The administration office on Mechis III was at the top rotunda of a gleaming crystal and durasteel tower, providing a view across the industrial wasteland. The corporation
thought that managerial offices were supposed to tower high above other buildings, but otherwise its height served no purpose.

Inside an office filled with plush furniture, entertainment devices, and scenic images of tourist spots that no Mechis III administrator had ever seen, Hekis Durumm Perdo Kolokk Baldikarr Thun—the current administrator—twiddled his fingers and waited for his beloved afternoon summary report.

Though operations on Mechis III virtually never changed, and every day the afternoon report listed the same production numbers, the same lists of quotas fulfilled, the same quantities of droids shipped, Administrator Hekis looked at each report with a studied interest. He took his job very seriously. It weighed heavy on a man to know that he lorded over one of the most important commercial centers in the industrialized galaxy—even if he was only one of seventy-three humans on the entire planet.

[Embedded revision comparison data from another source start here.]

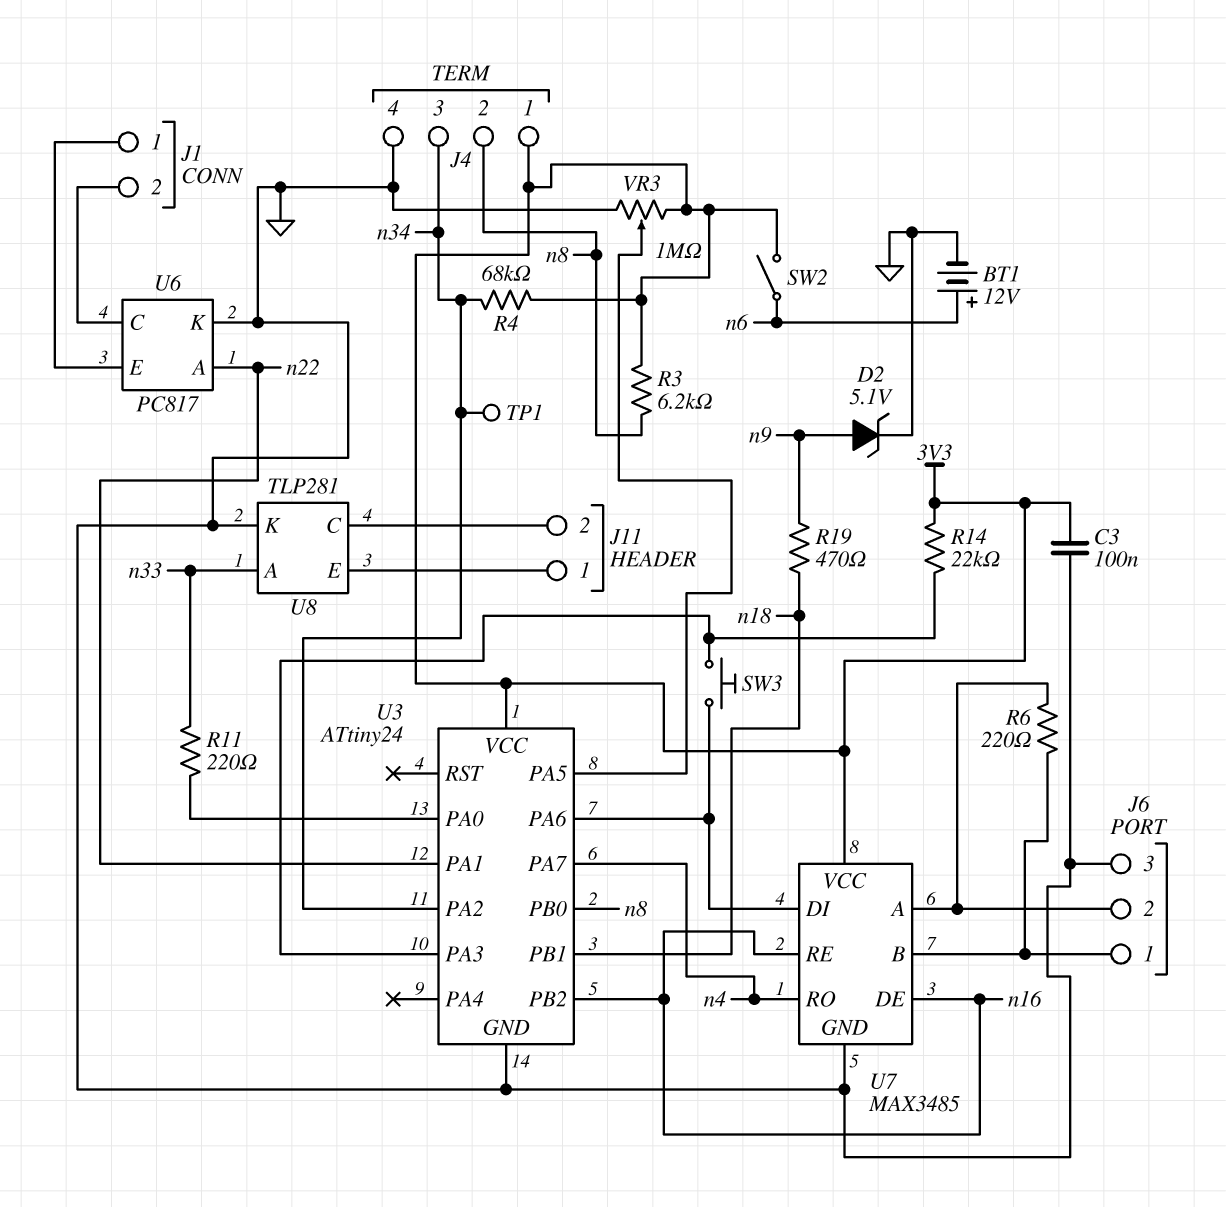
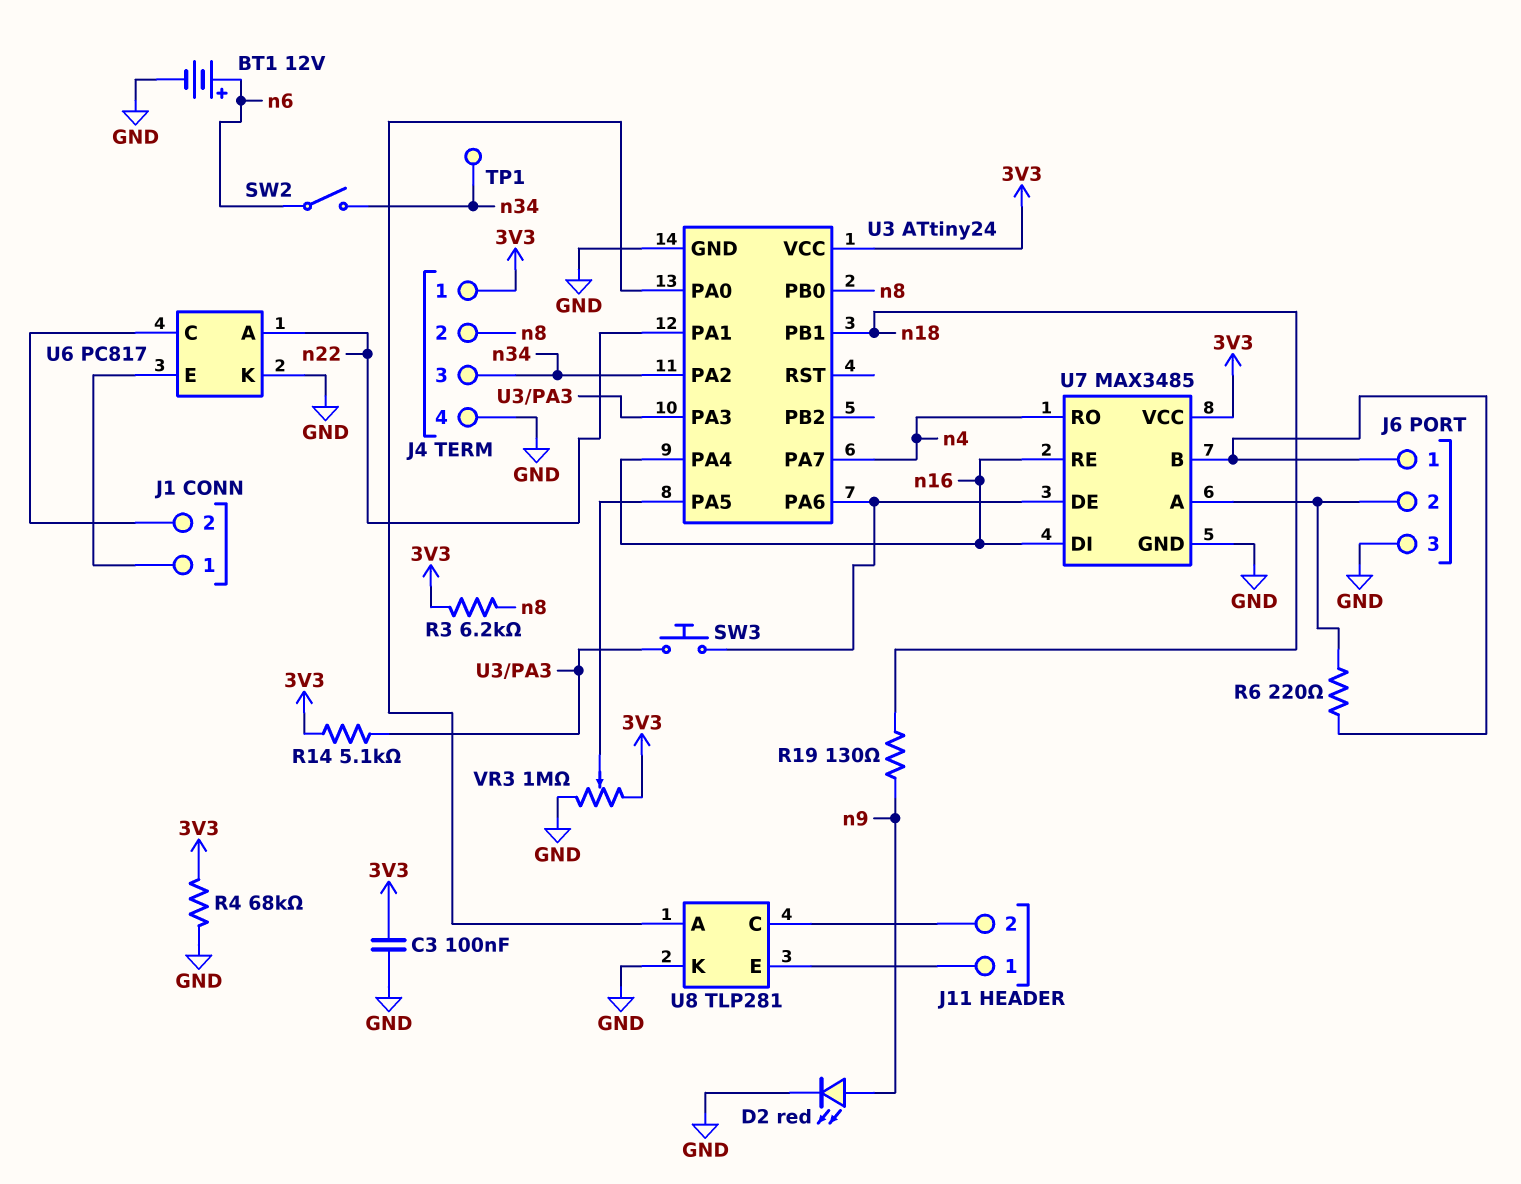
D2: zener 5.1V (A n9, K GND) -> LED red (A n9, K GND)
R4: 68k (3V3, n34) -> 68k (3V3, GND)
R11: 220 (U3/PA0, n33) -> none
R14: 22k (3V3, U3/PA3) -> 5.1k (3V3, U3/PA3)
R19: 470 (n9, n18) -> 130 (n9, n18)
SW2: switch (3V3, n6) -> switch (n6, n34)
U3 pin PA4: none -> n16
U3 pin PB2: n16 -> none
U7 pin DE: n16 -> U3/PA6
U7 pin DI: U3/PA6 -> n16
U8 pin A: n33 -> U3/PA0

During each work shift he attended to his job diligently hunched over his desk; in the evenings, back in his private quarters, he spent most of his relaxation hours waiting for the next shift to begin and to relieve the onerous burden of free time. At every opportunity Hekis sent reports back to company superiors, to Imperial inspectors, and to commercial scouts, anyone he could think of. Every time he felt underappreciated or insignificant in the grand scheme of things, Hekis Durumm Perdo Kolokk Baldikarr Thun indulged himself by adding another mythical title to his name so that when he signed documents with a flourish, the signature looked more and more impressive.